My sons will be at the table, too. The Windy City promises to remain calm for Joe’s flight home from grad school, and David is confident that he’ll be able to file his Thanksgiving Day stories for his editors at the Daily Gazette in time for dinner, or at least for the traditional post-meal Scattergories. Nothing makes this mother happier than to have her children at hand.
And then there’s my husband of, let’s see, holy smokes, 34 years, doing our own things while also enjoying each other’s company. We had nine fun years before kids, a wonderful and relatively easy time raising them, and transitioned without a bump into the empty nest. I’d tell you that we warn David, who lives in town, to knock before entering, but that would be too much information. Let me just say that I am so thankful to have Jim as my partner in life.

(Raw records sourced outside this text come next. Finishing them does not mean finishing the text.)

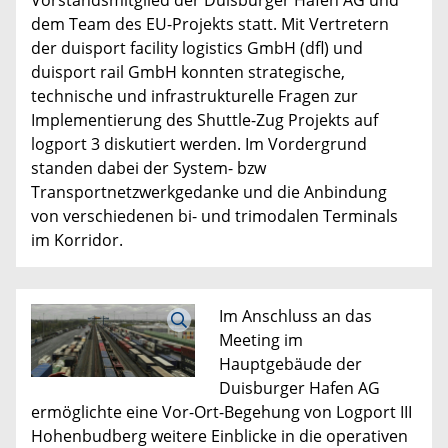
Vorstandsmitglied der Duisburger Hafen AG und
dem Team des EU-Projekts statt. Mit Vertretern
der duisport facility logistics GmbH (dfl) und
duisport rail GmbH konnten strategische,
technische und infrastrukturelle Fragen zur
Implementierung des Shuttle-Zug Projekts auf
logport 3 diskutiert werden. Im Vordergrund
standen dabei der System- bzw
Transportnetzwerkgedanke und die Anbindung
von verschiedenen bi- und trimodalen Terminals
im Korridor.
Im Anschluss an das
Meeting im
Hauptgebäude der
Duisburger Hafen AG
ermöglichte eine Vor-Ort-Begehung von Logport III
Hohenbudberg weitere Einblicke in die operativen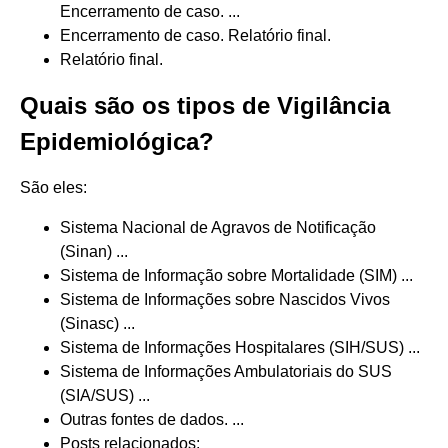
Encerramento de caso. ...
Encerramento de caso. Relatório final.
Relatório final.
Quais são os tipos de Vigilância
Epidemiológica?
São eles:
Sistema Nacional de Agravos de Notificação
(Sinan) ...
Sistema de Informação sobre Mortalidade (SIM) ...
Sistema de Informações sobre Nascidos Vivos
(Sinasc) ...
Sistema de Informações Hospitalares (SIH/SUS) ...
Sistema de Informações Ambulatoriais do SUS
(SIA/SUS) ...
Outras fontes de dados. ...
Posts relacionados: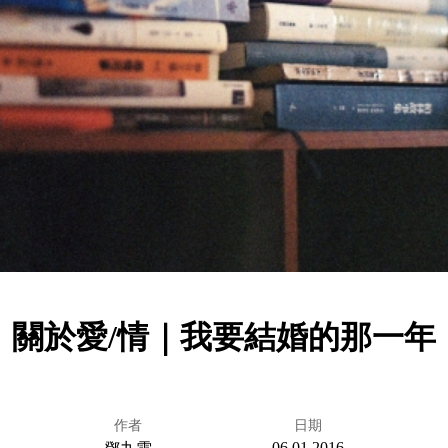
關於愛/情｜我要結婚的那一年
作者
日期
06.01.2016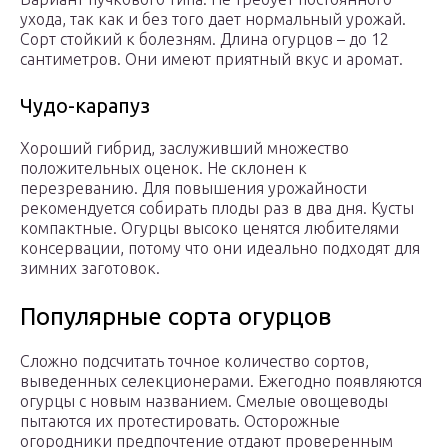
ухода, так как и без того дает нормальный урожай.
Сорт стойкий к болезням. Длина огурцов – до 12
сантиметров. Они имеют приятный вкус и аромат.
Чудо-карапуз
Хороший гибрид, заслуживший множество
положительных оценок. Не склонен к
перезреванию. Для повышения урожайности
рекомендуется собирать плоды раз в два дня. Кусты
компактные. Огурцы высоко ценятся любителями
консервации, потому что они идеально подходят для
зимних заготовок.
Популярные сорта огурцов
Сложно подсчитать точное количество сортов,
выведенных селекционерами. Ежегодно появляются
огурцы с новым названием. Смелые овощеводы
пытаются их протестировать. Осторожные
огородники предпочтение отдают проверенным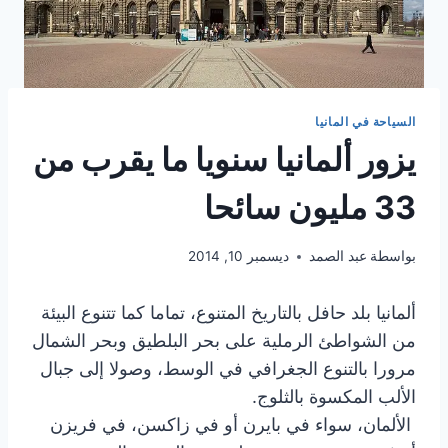
السياحة في المانيا
يزور ألمانيا سنويا ما يقرب من
33 مليون سائحا
بواسطة
عبد الصمد
ديسمبر 10, 2014
ألمانيا بلد حافل بالتاريخ المتنوع، تماما كما تتنوع البيئة
من الشواطئ الرملية على بحر البلطيق وبحر الشمال
مرورا بالتنوع الجغرافي في الوسط، وصولا إلى جبال
الألب المكسوة بالثلوج.
الألمان، سواء في بايرن أو في زاكسن، في فريزن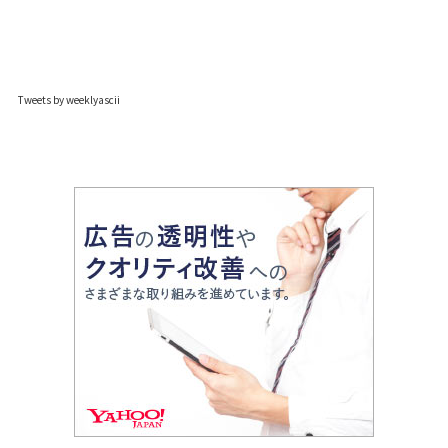
Tweets by weeklyascii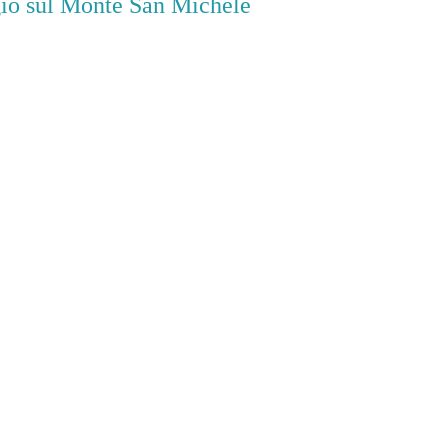
ggio sul Monte San Michele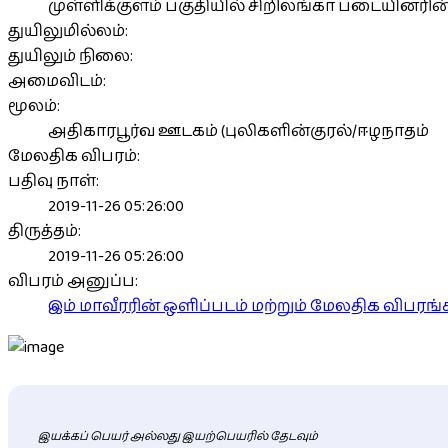
முள்ளிக்குளம் பகுதியில் சிறிலங்கா படையினரின் 
துயிலுமில்லம்:
துயிலும் நிலை:
அமைவிடம்:
மூலம்:
அதிகாரபூர்வ ஊடகம் (புலிகளின்குரல்/ஈழநாதம்
மேலதிக விபரம்:
பதிவு நாள்:
2019-11-26 05:26:00
திருத்தம்:
2019-11-26 05:26:00
விபரம் அனுப்ப:
இம் மாவீரரின் ஒளிப்படம் மற்றும் மேலதிக விபர
இயக்கப் பெயர் அல்லது இயற்பெயரில் தேடவும்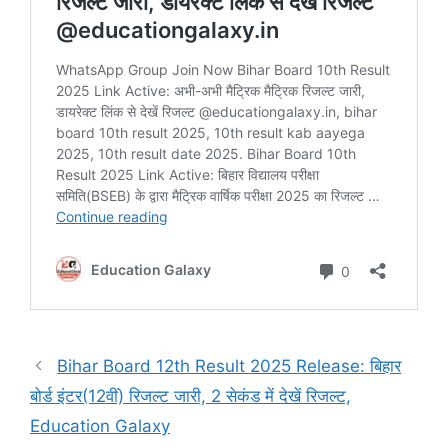
Bihar Board 12th Result 2025 Release: बिहार
बोर्ड इंटर(12वीं) रिजल्ट जारी, 2 सेकंड में देखें रिजल्ट,
Education Galaxy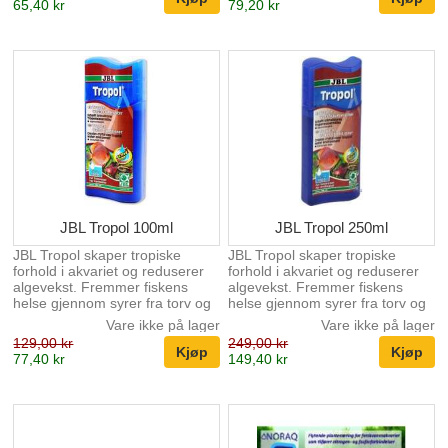
65,40 kr
79,20 kr
er giftige og meget farlige for
saltvann. Giftige stoffer
akvariefisk, reker og skjell.
nøytraliseres allerede etter 10
Biotopol tilfører vannet aloe
minutter. Eliminerer tungmetaller
vera, som beskytter slimhinner,
som kobber og bly. Stabiliserer
hud, gjeller og finner. Virker
karbonathardhet (KH) Dosering:
stressreduserende gjennom
10 ml per 40 liter akvarievann
innholdet av B-vitamin
10 ml kan eliminere 30 mg
kompleks.
ammonium og 2 mg klor Opptil
fem doble doser kan tilsettes
per dag avhengig a...
JBL Tropol 100ml
JBL Tropol 250ml
JBL Tropol skaper tropiske
JBL Tropol skaper tropiske
forhold i akvariet og reduserer
forhold i akvariet og reduserer
algevekst. Fremmer fiskens
algevekst. Fremmer fiskens
helse gjennom syrer fra torv og
helse gjennom syrer fra torv og
eikebark ekstrakt. Aktivt jod
eikebark ekstrakt. Aktivt jod
Vare ikke på lager
Vare ikke på lager
fremmer leksvilligheten til
fremmer leksvilligheten til
129,00 kr
249,00 kr
fiskene. Reduserer stress og
fiskene. Reduserer stress og
77,40 kr
149,40 kr
anbefales til alle fisk fra
anbefales til alle fisk fra
sortvannsbiotoper, som f.eks
sortvannsbiotoper, som f.eks
Neon-tetra, Kardinaltetra,
Neon-tetra, Kardinaltetra,
Apistogrammaer, Diskus etc.
Apistogrammaer, Diskus etc.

I am grateful, too, that Jim and I stay in touch with our siblings and that some of them and their children will be joining us for Thanksgiving. I bought my overly long dining room table 30 years ago with the hope that it would be surrounded time and again by family and friends.
I consider myself lucky. Many people, I know, have suffered losses, are facing serious problems, are struggling, have aching hearts. My thoughts and prayers are with these relatives, friends, colleagues and strangers.
I am thankful for my health, for a comfortable and happy life, and for the predisposition to recognize every day as a gift. Sounds simplistic and sentimental, but so what? I have much to be thankful for. I hope you do, too.